Producer/Director, Stanley Nelson and Writer, Marcia Smith were there to present it and answer questions afterward. I told them I wasn’t sure I should thank them for making me cry over lunch.

I was living in the Bay Area in the 70’s and remember Jim Jones and the People’s Temple. And of course I recall the shooting of Congressman Ryan and the ensuing mass suicide. I went to the screening expecting only a journeyman effort, since the film was made for PBS and their American Experience series. I was not expecting to be socked in the gut this way. If you can see this film and not cry, check yourself into a morgue.

Nelson and Smith managed to interview several survivors, including two of the small handful who escaped the Jonestown massacre. The interviews were beautifully handled. As Nelson explained, he told each interviewee he was going to ask questions about the whole ride. Each was asked to “be in the moment” and only talk about what they felt then. So we get a picture of the giddy enthusiasm at the start, while they really felt accepted into an integrated community. They speak of an instant sense of belonging and purpose. Many kicked drug habits and got straight.

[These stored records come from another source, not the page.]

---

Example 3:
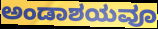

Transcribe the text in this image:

ಅಂಡಾಶಯವೂ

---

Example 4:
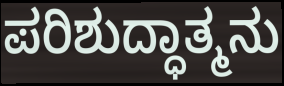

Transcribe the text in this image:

ಪರಿಶುದ್ಧಾತ್ಮನು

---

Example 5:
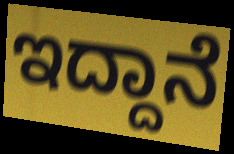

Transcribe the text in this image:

ಇದ್ದಾನೆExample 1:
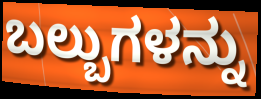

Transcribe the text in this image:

ಬಲ್ಬುಗಳನ್ನು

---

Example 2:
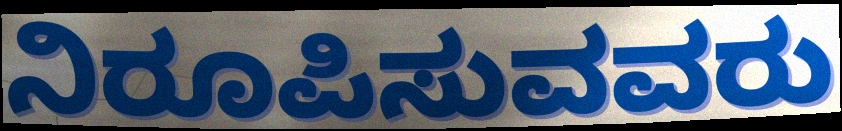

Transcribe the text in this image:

ನಿರೂಪಿಸುವವರು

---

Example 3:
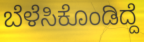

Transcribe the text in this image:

ಬೆಳೆಸಿಕೊಂಡಿದ್ದೆ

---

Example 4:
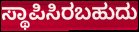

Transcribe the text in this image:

ಸ್ಥಾಪಿಸಿರಬಹುದು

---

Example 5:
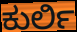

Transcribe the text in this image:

ಕುರ್ಲಿ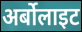
अर्बोलाइट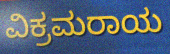
ವಿಕ್ರಮರಾಯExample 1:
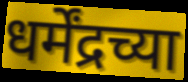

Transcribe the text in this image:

धर्मेंद्रच्या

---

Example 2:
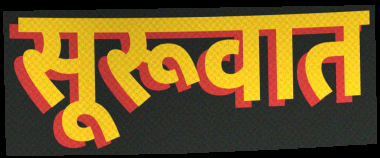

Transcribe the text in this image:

सूरूवात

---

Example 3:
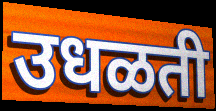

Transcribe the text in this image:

उधळती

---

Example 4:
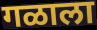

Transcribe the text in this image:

गळाला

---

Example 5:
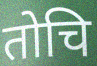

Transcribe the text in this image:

तोचि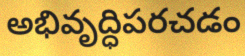
అభివృద్ధిపరచడం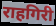
राहगिरी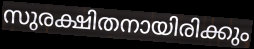
സുരക്ഷിതനായിരിക്കും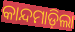
କାନ୍ଦମାଡ଼ିଲାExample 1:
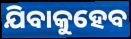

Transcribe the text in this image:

ଯିବାକୁହେବ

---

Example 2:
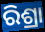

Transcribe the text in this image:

ରିଶ୍ରା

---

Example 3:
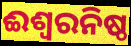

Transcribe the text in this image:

ଈଶ୍ୱରନିଷ୍ଠ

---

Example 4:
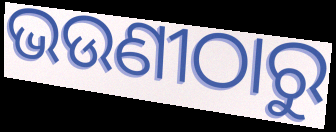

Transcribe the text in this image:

ଭଉଣୀଠାରୁ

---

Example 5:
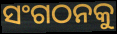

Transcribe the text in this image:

ସଂଗଠନକୁ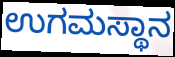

Then our journey as viewers parallels theirs. Gradually the darkness falls. We learn about Jim Jones who, even as a five year old kid was seriously messed up, and watch a man who starts out crazy just get worse and worse with the drugs, adulation and isolation.

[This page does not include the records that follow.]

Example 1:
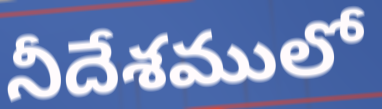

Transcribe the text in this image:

నీదేశములో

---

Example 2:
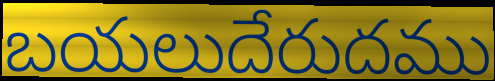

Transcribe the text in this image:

బయలుదేరుదము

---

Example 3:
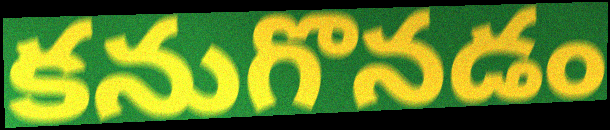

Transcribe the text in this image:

కనుగొనడం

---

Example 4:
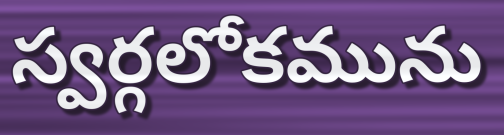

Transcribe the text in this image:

స్వర్గలోకమును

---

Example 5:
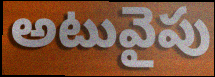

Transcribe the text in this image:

అటువైపు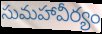
సుమహావీర్యంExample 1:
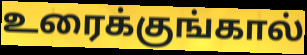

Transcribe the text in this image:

உரைக்குங்கால்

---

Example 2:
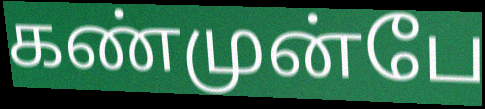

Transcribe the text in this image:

கண்முன்பே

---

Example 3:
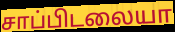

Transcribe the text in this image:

சாப்பிடலையா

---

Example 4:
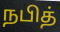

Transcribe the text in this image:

By the time we get to that fateful November 18, we are crying with them, looking into the eyes of men who had their wives die in their arms, and one who watched his infant son being poisoned.

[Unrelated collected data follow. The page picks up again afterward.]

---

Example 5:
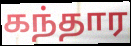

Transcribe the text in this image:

கந்தார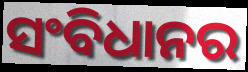
ସଂବିଧାନରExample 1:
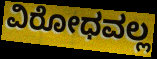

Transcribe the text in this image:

ವಿರೋಧವಲ್ಲ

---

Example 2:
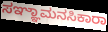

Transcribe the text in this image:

ಸಞ್ಞಾಮನಸಿಕಾರಾ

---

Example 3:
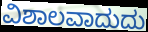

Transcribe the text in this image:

The movie is rich with irony. One member still laments, “Maybe it didn’t work out. But at least we tried.” Even with the benefit of hindsight there’s a fascinating willful blindness to what went on. And what was it that was going on?

I was struck by how Jonestown recounts the history of every attempted socialist utopia in history, only on fast forward. The arc that took the Soviet Union the better part of a century, the People’s Temple managed in just over ten years. From the euphoria of their “we’re changing the world” hubris to children turning in their parents for dangerous speech was only a few short steps. Jones is every Stalin, Hitler and Castro: energetic, beguiling, charismatic, and ultimately a crazy mass murderer. It’s as if the Stalinist purges played out in about an hour.

The filmmakers may not have meant to draw that parallel. It’s not the sort of thing that PBS is noted for, after all. You can also watch this movie, quite correctly, as the story of religious fervor taken to its deadly extreme. Yet the words “socialist” and “utopia” are right there in the interviews. I never knew that Jones had promised them they could move to the Soviet Union until hearing the voice of a woman, arguing that they should be allowed to live, ask “What about Russia?” And Jonestown was a textbook Marxist experiment.

This is an outstanding documentary in terms of source material. Jones obsessively documented himself, and even had a tape recorder rolling on that last day as he urged his followers to first give cyanide-laced Kool-Aid to their children, and then take it themselves. It airs on PBS April 9, 2007. Today (Friday, February 2) it opened in Washington, D.C. and will, I gather, have a limited theatrical release. It is well worth seeing. Note to families with small children: I don’t know if the broadcast version will bleep all the profanity. There isn’t much, and it’s all quite appropriate. But images of dead toddlers are hard enough on adults.

Most stunning of all the ironies, was the hand-lettered sign prominent in the footage of Ryan’s fateful visit. Looming behind him was the warning, “Those who do not remember history are doomed to repeat it.” It was Jones’ most accurate prophecy.